Traditions? We don't need no stinkin traditions.

 

People will tell you to make new traditions after the loss of a loved one. Make new traditions and carry your loved one with you as you make them. But something about that just seems wrong. It feels like you are accepting your loved one’s death, and that feels like you are letting death win. So instead, we dig in our heels and hold onto every memory we can, and we sit in it. We breathe in our memories so deeply that it feels like they fill every cavity of our being. We are so afraid of losing our memories, losing what we have left, that we let the memories envelop us. But the problem with this, the problem with allowing the past to fill our being, is that it weighs us down. It can weigh us down to the point of paralysis. To the point where we physically can’t move. We can't move forward, we can't move past it, we can't breathe. If healing were a living, breathing thing, it wouldn’t survive here because it would have no oxygen. 

How do we give oxygen to healing? How do we let healing live? How do we move forward without feeling like we let death win? Referring back to the stages of grief, I guess we need to move towards acceptance. Our loved one is no longer with us in the way we once knew. Moving forward doesn’t mean we forget our loved one or we let them go.  It means that we agree to try to live in our new life.  We try to allow a little space for healing.  We agree to try to give a little oxygen to healing.

So how do we move forward with our traditions while making room for healing? Maybe we start small. Find a small new tradition or even an old tradition and tweak it, or, if you are so bold, keep a tradition going in the absence of your loved one. My mom used to buy my family new pajamas every Christmas. It was a tradition she started with me from birth. We would open the pajamas on Christmas Eve and wear them on Christmas morning. So, this year, as my first Christmas without my mom approached, I decided to tweak the tradition. I bought new pajamas for my family and we wore them throughout the Christmas season.

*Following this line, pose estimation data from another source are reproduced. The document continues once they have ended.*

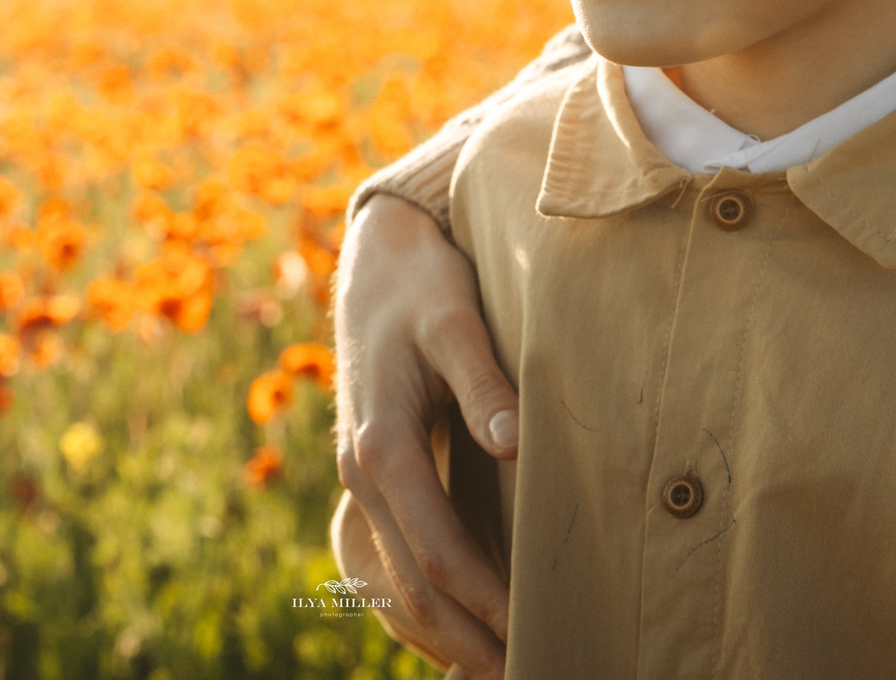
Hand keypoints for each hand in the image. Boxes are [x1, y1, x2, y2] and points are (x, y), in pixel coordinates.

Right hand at [333, 195, 516, 678]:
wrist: (375, 256)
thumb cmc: (423, 284)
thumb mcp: (455, 319)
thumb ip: (483, 382)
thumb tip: (515, 441)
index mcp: (381, 445)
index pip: (437, 551)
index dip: (486, 601)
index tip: (535, 633)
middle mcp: (362, 474)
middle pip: (412, 587)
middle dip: (467, 641)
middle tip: (529, 672)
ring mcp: (361, 480)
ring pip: (393, 586)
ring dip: (442, 637)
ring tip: (496, 671)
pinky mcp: (373, 477)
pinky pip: (390, 563)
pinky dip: (421, 609)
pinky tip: (461, 633)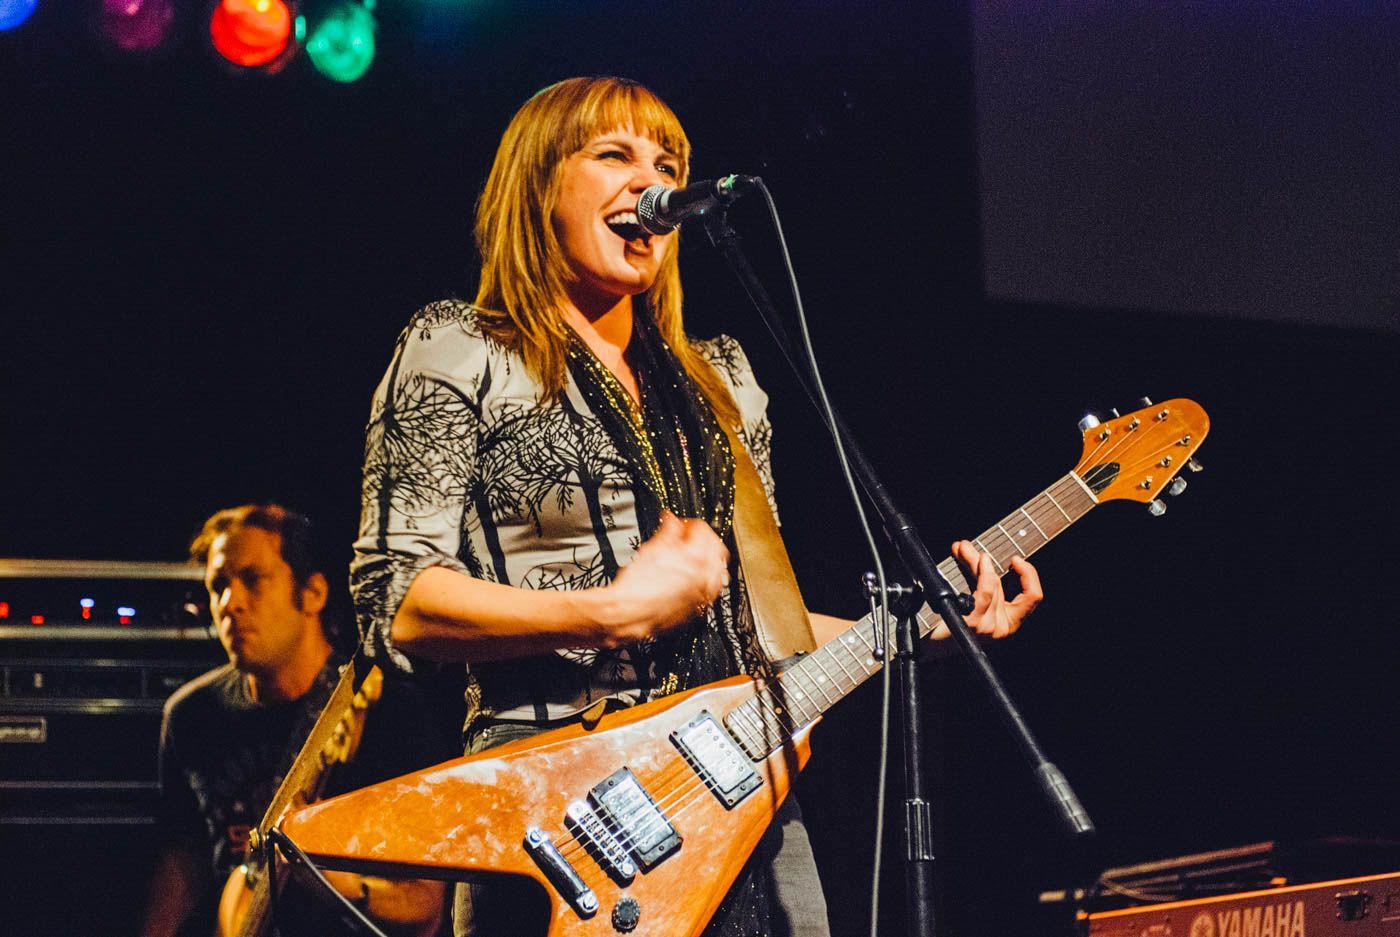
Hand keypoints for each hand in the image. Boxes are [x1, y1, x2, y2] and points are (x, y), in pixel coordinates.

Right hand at [603, 512, 729, 644]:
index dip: (689, 523)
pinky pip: (712, 589)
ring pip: (719, 571)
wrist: (630, 613)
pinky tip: (694, 577)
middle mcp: (705, 576)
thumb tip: (671, 521)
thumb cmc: (637, 586)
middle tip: (689, 537)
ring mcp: (704, 594)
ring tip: (694, 556)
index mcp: (696, 558)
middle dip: (704, 539)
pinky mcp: (699, 607)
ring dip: (709, 559)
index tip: (681, 525)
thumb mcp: (652, 548)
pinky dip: (706, 579)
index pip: (704, 530)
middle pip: (717, 549)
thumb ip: (668, 530)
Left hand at [927, 540, 1042, 640]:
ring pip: (992, 585)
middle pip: (1000, 584)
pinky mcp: (975, 624)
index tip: (1015, 560)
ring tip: (962, 549)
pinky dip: (983, 573)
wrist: (927, 647)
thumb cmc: (946, 625)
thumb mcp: (970, 598)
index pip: (1032, 597)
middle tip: (966, 546)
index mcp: (1008, 623)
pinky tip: (979, 562)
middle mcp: (1002, 628)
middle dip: (983, 560)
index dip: (1029, 575)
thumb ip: (976, 578)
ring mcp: (990, 628)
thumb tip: (970, 550)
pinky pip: (985, 593)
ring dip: (975, 561)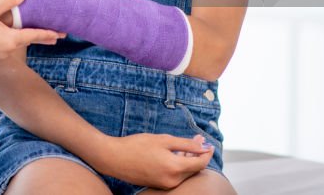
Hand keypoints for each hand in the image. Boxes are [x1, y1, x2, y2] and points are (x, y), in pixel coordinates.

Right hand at [0, 0, 60, 57]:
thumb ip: (8, 1)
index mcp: (10, 39)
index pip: (35, 35)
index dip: (50, 32)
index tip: (64, 33)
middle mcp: (7, 49)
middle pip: (30, 40)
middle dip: (44, 36)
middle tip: (60, 33)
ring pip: (19, 41)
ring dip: (30, 35)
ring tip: (42, 29)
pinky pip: (9, 43)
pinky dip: (18, 36)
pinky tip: (18, 30)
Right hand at [90, 133, 212, 189]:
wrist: (114, 158)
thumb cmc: (137, 146)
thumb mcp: (164, 140)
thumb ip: (186, 144)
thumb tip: (203, 146)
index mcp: (174, 169)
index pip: (200, 163)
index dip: (207, 153)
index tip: (209, 144)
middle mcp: (172, 181)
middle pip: (193, 169)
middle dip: (198, 154)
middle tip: (199, 139)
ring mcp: (165, 184)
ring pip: (184, 172)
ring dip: (189, 159)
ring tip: (190, 143)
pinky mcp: (158, 184)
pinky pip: (175, 175)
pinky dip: (179, 164)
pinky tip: (177, 153)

Replicating the tradition was overwhelming, but tweaking the tradition was not only manageable, but actually enjoyable.  

There is a level of readiness that accompanies acceptance to make way for healing.  Maybe you are there, maybe you are nowhere close.  Maybe you don’t even know where you stand. I think I am there sometimes and certainly not others. When I journal, I mean what I write. But sometimes, when I go back to edit, I think “ohhhh I am definitely not there right now!” But in the words of an old friend, “it's all good”. We need to meet our grief where it is and take it one day at a time, keep our faith, put one foot in front of the other, and ride one wave at a time.